In een reeks nagedachten schrijft de AG nog dat ‘het onbehaaglijke gevoel resteert dat deze zaak lijkt te zijn ontspoord door een misvatting over de gang van zaken in de civiele cassatiepraktijk (van destijds).’ Hij doelt hiermee onder meer op een gebrek aan inzicht in hoe de cassatiebalie werkt. ‘Het getuigt juist van zorgvuldig handelen zoals een redelijk handelend cassatieadvocaat betaamt om niet zonder meer toe te zeggen cassatie in te zullen stellen, ongeacht of er iets in zit. Cassatie is nu eenmaal geen gewone derde instantie.’
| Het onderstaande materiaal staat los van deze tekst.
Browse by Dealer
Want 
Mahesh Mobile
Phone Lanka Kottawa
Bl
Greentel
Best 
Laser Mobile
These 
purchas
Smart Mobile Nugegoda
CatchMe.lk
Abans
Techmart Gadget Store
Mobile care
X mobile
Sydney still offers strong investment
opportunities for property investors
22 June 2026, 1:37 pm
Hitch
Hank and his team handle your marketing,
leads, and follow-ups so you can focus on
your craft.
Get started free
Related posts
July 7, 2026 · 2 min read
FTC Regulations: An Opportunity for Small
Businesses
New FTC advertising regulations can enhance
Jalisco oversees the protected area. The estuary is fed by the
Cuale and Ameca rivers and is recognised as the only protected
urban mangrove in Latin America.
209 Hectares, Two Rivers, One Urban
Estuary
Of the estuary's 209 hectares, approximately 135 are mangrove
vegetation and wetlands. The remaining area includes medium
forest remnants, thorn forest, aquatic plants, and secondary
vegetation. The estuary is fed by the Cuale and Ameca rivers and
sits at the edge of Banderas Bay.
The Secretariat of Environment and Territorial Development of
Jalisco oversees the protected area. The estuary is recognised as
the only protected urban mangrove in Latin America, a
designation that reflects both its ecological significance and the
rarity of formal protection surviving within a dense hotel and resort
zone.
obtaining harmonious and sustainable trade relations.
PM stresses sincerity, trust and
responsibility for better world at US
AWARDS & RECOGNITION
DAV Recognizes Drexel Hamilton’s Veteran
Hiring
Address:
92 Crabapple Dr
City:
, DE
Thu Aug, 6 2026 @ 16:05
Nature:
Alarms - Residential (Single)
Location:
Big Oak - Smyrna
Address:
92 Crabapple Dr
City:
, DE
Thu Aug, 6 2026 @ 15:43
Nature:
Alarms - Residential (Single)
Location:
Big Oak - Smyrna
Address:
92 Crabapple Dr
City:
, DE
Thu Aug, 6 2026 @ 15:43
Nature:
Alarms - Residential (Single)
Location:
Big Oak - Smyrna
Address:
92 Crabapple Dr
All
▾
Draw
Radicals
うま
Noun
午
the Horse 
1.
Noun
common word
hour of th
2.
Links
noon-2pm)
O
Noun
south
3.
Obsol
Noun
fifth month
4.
Dat de cassatieadvocaat uiteindelijk nog heeft erkend dat het ongelukkig is dat hij niet meteen schriftelijk een kennelijk gerezen misverstand uit de brief van de verzoeker heeft rechtgezet, maakt de zaak extra pijnlijk, ziet de AG. ‘Hij is gelet op de korte nog resterende tijd meteen aan de slag gegaan met het omvangrijke dossier en wordt dan op het niet voldoende alert reageren op een voor de cassatiepraktijk wezensvreemde opdrachtbevestiging afgerekend. […] De beroepsfout die hem dan hooguit zit in het niet meteen een kennelijk misverstand uit de wereld helpen, heeft zo wel erg verstrekkende gevolgen.’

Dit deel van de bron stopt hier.